Karenanya, dia tahu, ketika futsal, saya bisa bermain penuh sepanjang waktu. Tanpa diganti. Â
Tapi kini, saya menyadari situasinya kini sudah beda. Saya pun dalam berolahraga mulai beradaptasi dengan usia.
Meski masih rutin bermain bulutangkis dan terkadang masih futsal, tetapi intensitasnya tidak seperti saat muda dulu yang ketika sepekan bisa bermain dua kali. Bahkan bermain sepak bola di lapangan besar selama 90 menit pun masih kuat.

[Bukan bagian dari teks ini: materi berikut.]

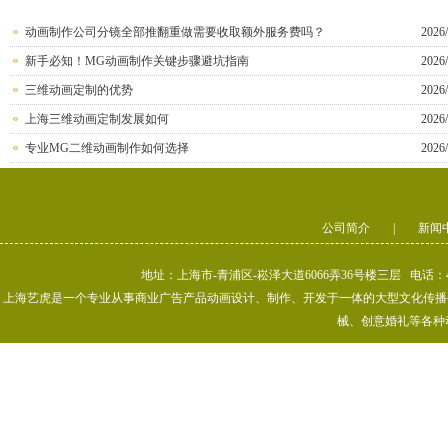
动画制作公司分镜全部推翻重做需要收取额外服务费吗？
2026/
新手必知！MG动画制作关键步骤避坑指南
2026/
三维动画定制的优势
2026/
上海三维动画定制发展如何
2026/
专业MG二维动画制作如何选择
2026/
公司简介
|
新闻
地址：上海市-青浦区-崧泽大道6066弄36号楼三层 电话：400-80
上海艺虎是一个专业从事商业广告产品动画设计、制作、开发于一体的大型文化传播公司
械、创意婚礼等各种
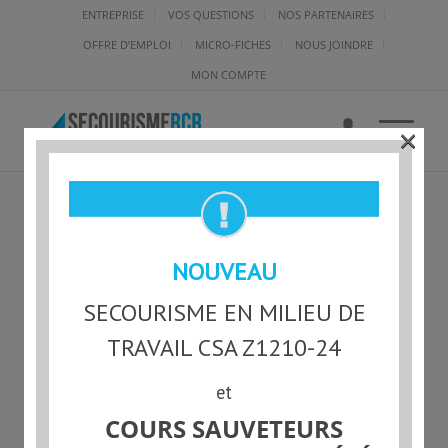
ENTREPRISE
VOS QUESTIONS
NOS PARTENAIRES
OFFRE D’EMPLOI
MICRO-FICHES
NOUS JOINDRE
MON COMPTE
×
ISS-L-59159 – SHIRLEY
NOUVEAU
MARTIAL
SECOURISME EN MILIEU DE
TRAVAIL CSA Z1210-24
et
Statut actuel
COURS SAUVETEURS
NON-INSCRIT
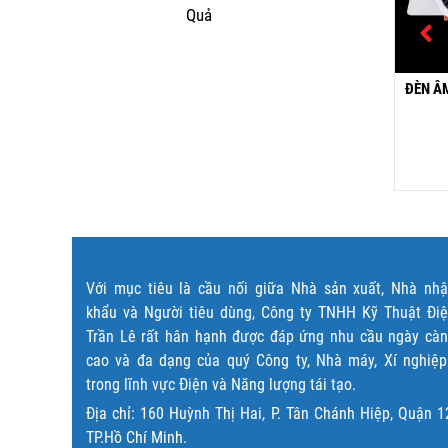
Quả
ÂM TRẦN CHỈNH HƯỚNG
ĐÈN ÂM TRẦN SIÊU MỎNG
ĐÈN Â
AT-94
AT-75 LED 9W
240,000
₫
190,000
₫
Đọc tiếp
Đọc tiếp
Với mục tiêu là cầu nối giữa Nhà sản xuất, Nhà nh
khẩu và Người tiêu dùng, Công ty TNHH Kỹ Thuật Đi
Trần Lê rất hân hạnh được đáp ứng nhu cầu ngày cà
cao và đa dạng của quý Công ty, Nhà máy, Xí nghiệ
trong lĩnh vực Điện và Năng lượng tái tạo.
Địa chỉ: 160 Huỳnh Thị Hai, P. Tân Chánh Hiệp, Quận 1
TP.Hồ Chí Minh.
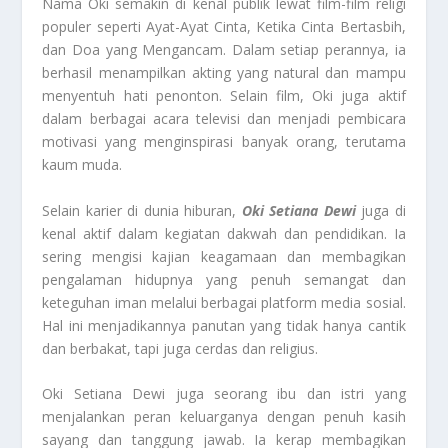
Nama Oki semakin di kenal publik lewat film-film religi
populer seperti Ayat-Ayat Cinta, Ketika Cinta Bertasbih,
dan Doa yang Mengancam. Dalam setiap perannya, ia
berhasil menampilkan akting yang natural dan mampu
menyentuh hati penonton. Selain film, Oki juga aktif
dalam berbagai acara televisi dan menjadi pembicara
motivasi yang menginspirasi banyak orang, terutama
kaum muda.
Selain karier di dunia hiburan,
Oki Setiana Dewi
juga di
kenal aktif dalam kegiatan dakwah dan pendidikan. Ia
sering mengisi kajian keagamaan dan membagikan
pengalaman hidupnya yang penuh semangat dan
keteguhan iman melalui berbagai platform media sosial.
Hal ini menjadikannya panutan yang tidak hanya cantik
dan berbakat, tapi juga cerdas dan religius.
Oki Setiana Dewi juga seorang ibu dan istri yang
menjalankan peran keluarganya dengan penuh kasih
sayang dan tanggung jawab. Ia kerap membagikan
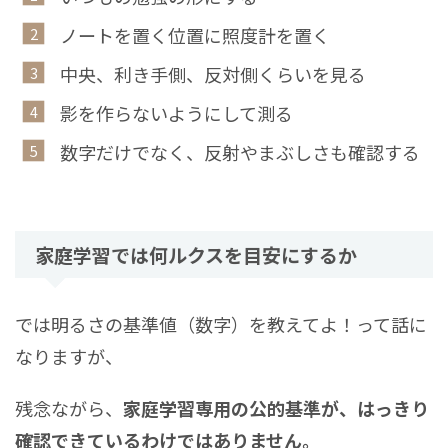
ノートを置く位置に照度計を置く
中央、利き手側、反対側くらいを見る
影を作らないようにして測る
数字だけでなく、反射やまぶしさも確認する
家庭学習では何ルクスを目安にするか
では明るさの基準値（数字）を教えてよ！って話に
なりますが、
残念ながら、
家庭学習専用の公的基準が、はっきり
確認できているわけではありません。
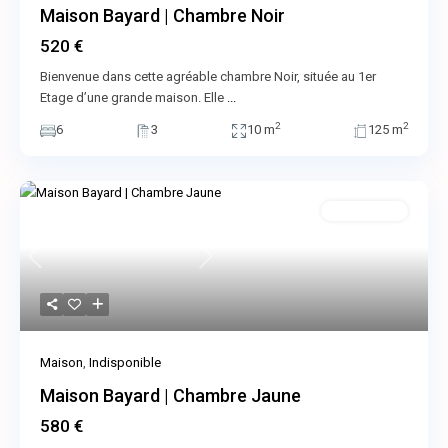
Maison Bayard | Chambre Noir
520 €
Bienvenue dans cette agréable chambre Noir, située au 1er
Etage d’une grande maison. Elle
...
2
2
6
3
10 m
125 m
Indisponible
Previous
Next
Maison
,
Indisponible
Maison Bayard | Chambre Jaune
580 €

Ketika bermain bulutangkis pada Rabu malam, itupun bermain berpasangan (ganda). Tidak kuat bila harus bermain single yang sendirian di lapangan.Â
Memang, dalam sekali jadwal main bulutangkis, semalam bisa bermain dua hingga tiga kali. Tapi tidak pernah memaksakan diri. Tahu mengukur kekuatan badan. Main pertama. Istirahat. Tanding lagi. Istirahat.
Tetapi memang, berolahraga itu tidak boleh berlebihan. Bila memang lelah ya berhenti. Istirahat. Terlebih bagi saya dan bapak-bapak tetangga yang kini berusia 40 tahun-an.
Kalau dulu ketika masih muda, berolahraga itu mudah saja dilakukan. Sekalipun tanpa ada persiapan. Meski seharian sibuk bekerja, malamnya dilanjut dengan futsal ataupun bulutangkis, tidak ada masalah. Yang penting berkeringat. Senang. Bugar.
Sekarang beda. Jangan sampai niatan berolahraga agar badan menjadi lebih bugar, justru yang didapat malah keseleo, masalah otot, apalagi memicu serangan jantung.
Kita harus ingat, di usia yang semakin bertambah, kondisi tubuh berubah. Tubuh mungkin juga mulai mengalami penurunan fungsi. Pun, ketika mengalami cedera saat berolahraga, proses pemulihan tentunya akan berbeda dengan ketika kita masih muda.
Ancaman serangan jantung saat berolahraga juga sewaktu-waktu bisa terjadi. Terlebih, bila berolahraga setelah seharian bekerja.